Pre-trained vision-language models provide a robust foundation for efficient transfer learning across various downstream tasks. In the field of video action recognition, mainstream approaches often introduce additional modules to capture temporal information. Although the additional modules increase the capacity of model, enabling it to better capture video-specific inductive biases, existing methods typically introduce a substantial number of new parameters and are prone to catastrophic forgetting of previously acquired generalizable knowledge. In this paper, we propose a parameter-efficient Multi-modal Spatio-Temporal Adapter (MSTA) to enhance the alignment between textual and visual representations, achieving a balance between generalizable knowledge and task-specific adaptation. Furthermore, to mitigate over-fitting and enhance generalizability, we introduce a spatio-temporal description-guided consistency constraint.This constraint involves providing template inputs (e.g., "a video of \{\textbf{cls}\}") to the trainable language branch and LLM-generated spatio-temporal descriptions to the pre-trained language branch, enforcing output consistency between the branches. This approach reduces overfitting to downstream tasks and enhances the distinguishability of the trainable branch within the spatio-temporal semantic space. We evaluate the effectiveness of our approach across four tasks: zero-shot transfer, few-shot learning, base-to-novel generalization, and fully-supervised learning. Compared to many state-of-the-art methods, our MSTA achieves outstanding performance across all evaluations, while using only 2-7\% of the trainable parameters in the original model.

Figures (3)

• Figure 1: We compared the number of trainable parameters of our method with other state-of-the-art methods, as well as the average Harmonic Mean Performance on the base-to-novel generalization task across four datasets. It can be observed that our method uses fewer parameters while achieving state-of-the-art results.

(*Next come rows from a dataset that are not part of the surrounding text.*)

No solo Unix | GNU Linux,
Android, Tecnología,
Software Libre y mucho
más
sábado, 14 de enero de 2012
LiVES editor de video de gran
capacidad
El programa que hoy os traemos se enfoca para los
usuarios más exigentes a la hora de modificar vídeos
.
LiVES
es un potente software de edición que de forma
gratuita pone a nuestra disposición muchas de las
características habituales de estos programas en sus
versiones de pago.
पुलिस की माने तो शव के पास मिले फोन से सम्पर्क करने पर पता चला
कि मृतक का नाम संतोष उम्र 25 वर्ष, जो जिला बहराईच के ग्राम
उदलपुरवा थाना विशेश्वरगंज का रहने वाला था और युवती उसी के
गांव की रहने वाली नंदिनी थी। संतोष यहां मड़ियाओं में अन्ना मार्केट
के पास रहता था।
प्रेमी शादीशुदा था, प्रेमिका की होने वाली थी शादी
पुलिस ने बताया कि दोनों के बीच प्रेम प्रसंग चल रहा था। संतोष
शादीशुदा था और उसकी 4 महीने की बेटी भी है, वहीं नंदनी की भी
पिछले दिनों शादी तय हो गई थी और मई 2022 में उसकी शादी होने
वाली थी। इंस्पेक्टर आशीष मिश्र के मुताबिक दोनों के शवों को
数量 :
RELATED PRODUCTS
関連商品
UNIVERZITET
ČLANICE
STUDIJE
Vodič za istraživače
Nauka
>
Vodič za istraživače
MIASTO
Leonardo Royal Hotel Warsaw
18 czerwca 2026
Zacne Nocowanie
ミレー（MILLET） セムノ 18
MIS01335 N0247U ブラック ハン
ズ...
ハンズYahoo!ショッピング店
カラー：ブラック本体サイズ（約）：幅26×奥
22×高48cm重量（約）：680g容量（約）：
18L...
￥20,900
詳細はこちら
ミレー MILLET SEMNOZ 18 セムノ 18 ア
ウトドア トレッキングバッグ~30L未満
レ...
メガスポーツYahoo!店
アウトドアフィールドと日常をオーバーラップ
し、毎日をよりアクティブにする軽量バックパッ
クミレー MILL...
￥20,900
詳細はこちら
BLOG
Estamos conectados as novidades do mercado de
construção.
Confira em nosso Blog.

• Figure 2: The proposed Multi-modal Spatio-Temporal Adapter (MSTA) is designed for transformer-based multi-modal foundation models. It optimizes only the additional adapters, keeping the pretrained CLIP model frozen. To balance discrimination and generalization, we selectively fine-tune a few higher layers ($\geq k$). MSTA employs shared weights for video and text representations, enabling the model to capture shared cues from both modalities.
• Figure 3: Overview of the proposed Multi-modal Spatio-Temporal Adapter (MSTA).